* [WORK REQUIRED]: Transcribe the passage of the risk-aversion and insurance text starting at "Suppose Hannah is" and ending at "this gamble? Provide the numerical value.", keeping every word and symbol unchanged.

* [TEXT SECTION]:

Suppose Hannah is strictly risk averse with a utility function u over monetary amounts (y):
u(y)=y^(1/2)
Hannah is facing a risky situation: Either nothing happens to her wealth of $576 with probability 3/4 or she losses everything (so ends up with $0) with probability 1/4.
Question 1
What is the expected payoff that Hannah is facing? Provide the numerical value.
Numeric Answer:
Question 2
What is Hannah's expected utility in this gamble? Provide the numerical value.
Numeric Answer:
Question 3
What is Hannah's certainty equivalent for the gamble? Provide the numerical value.
Numeric Answer:
Question 4
Suppose Hannah can purchase insurance for 25 cents per dollar of coverage to insure herself against the bad outcome in the gamble. Check all correct statements.
Multiple answers:You can select more than one option
A
25 cents per dollar of coverage is not the actuarially fair premium.
B
The probability of the bad state is the same as the insurance premium per dollar of coverage.
C
Hannah would never buy insurance at such a premium.
D
The insurance premium of 25 cents per dollar of coverage is actuarially fair.
Question 5
Suppose Hannah purchases full coverage (i.e. $576 worth of coverage) from the insurance company. Check all correct statements.
Multiple answers:You can select more than one option
A
With full coverage Hannah faces the same amount of money in both states of the world.
B
With full coverage Hannah would be worse off than without insurance.
C
Hannah would pay the insurance company $144.
D
Hannah would pay the insurance company $576.
E
Hannah would pay the insurance company $432.
Question 6
What is the optimal amount of coverage that Hannah will purchase at a premium of 25 cents per dollar of coverage? Provide the numerical value.
Numeric Answer:
Question 7
What is Hannah's expected utility if she purchases full coverage at 25 cents per dollar of coverage? Use two decimals in your numerical answer.
Numeric Answer:
Question 8
Suppose the insurance premium per dollar of coverage is no longer 25 cents, but 50 cents. Check all the correct statements.
Multiple answers:You can select more than one option
A
Hannah would still purchase full coverage.
B
Hannah would purchase less than full coverage.
C
Hannah is better off choosing a coverage of $500 than full coverage.
D
Hannah is better off purchasing no insurance than full coverage.
E
Hannah is better off choosing a coverage of $500 than $300.
F
Hannah is better off choosing a coverage of $300 than no insurance.
G
Hannah is better off choosing a coverage of $500 than no insurance.

* [MATERIAL PROVIDED]:
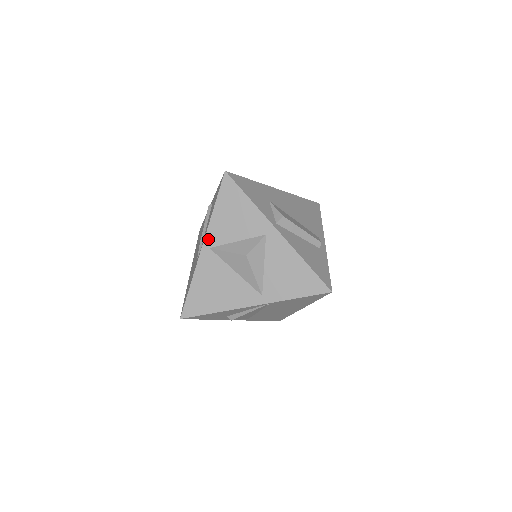
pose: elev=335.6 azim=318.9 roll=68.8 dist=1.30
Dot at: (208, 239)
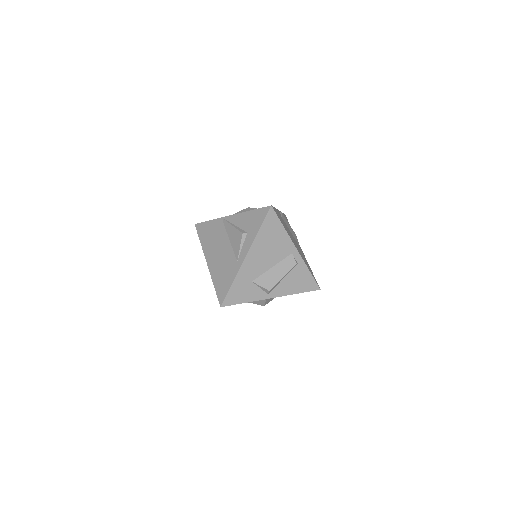
Dot at: occluded
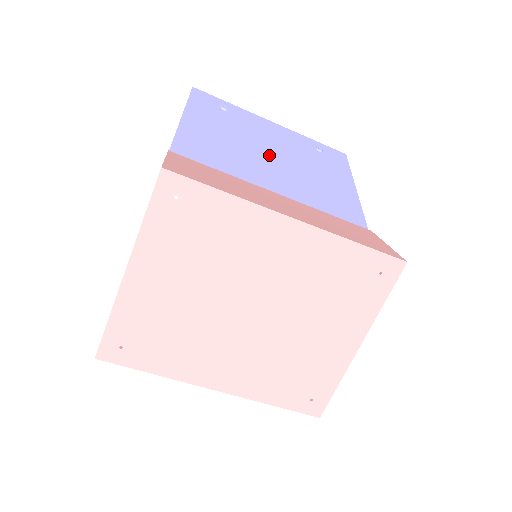
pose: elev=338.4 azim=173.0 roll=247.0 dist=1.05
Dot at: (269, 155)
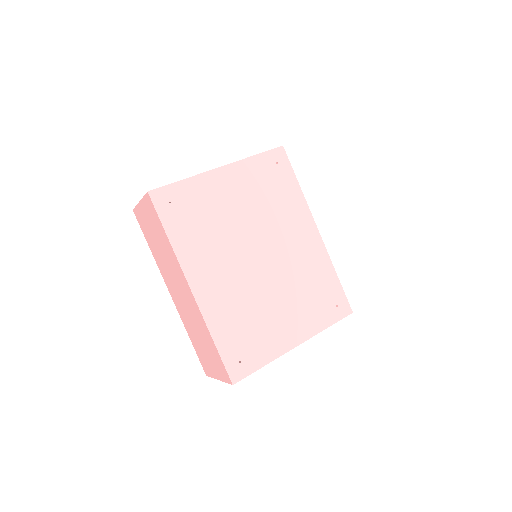
Dot at: occluded
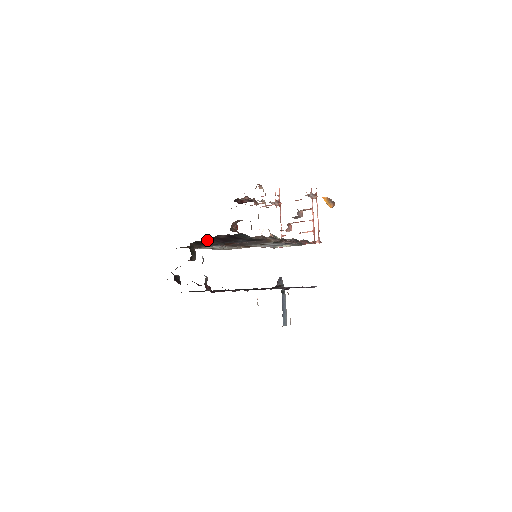
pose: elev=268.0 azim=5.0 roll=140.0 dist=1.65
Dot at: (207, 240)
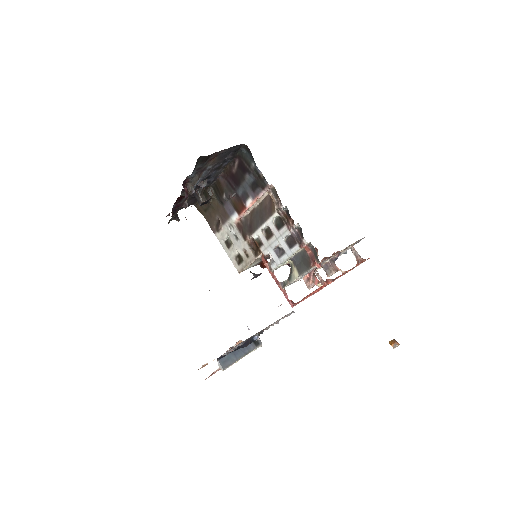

* [RESULT OF THE TASK]:
Suppose Hannah is strictly risk averse with a utility function u over monetary amounts (y):
u(y)=y^(1/2)
Hannah is facing a risky situation: Either nothing happens to her wealth of $576 with probability 3/4 or she losses everything (so ends up with $0) with probability 1/4.
Question 1
What is the expected payoff that Hannah is facing? Provide the numerical value.
Numeric Answer:
Question 2
What is Hannah's expected utility in this gamble? Provide the numerical value.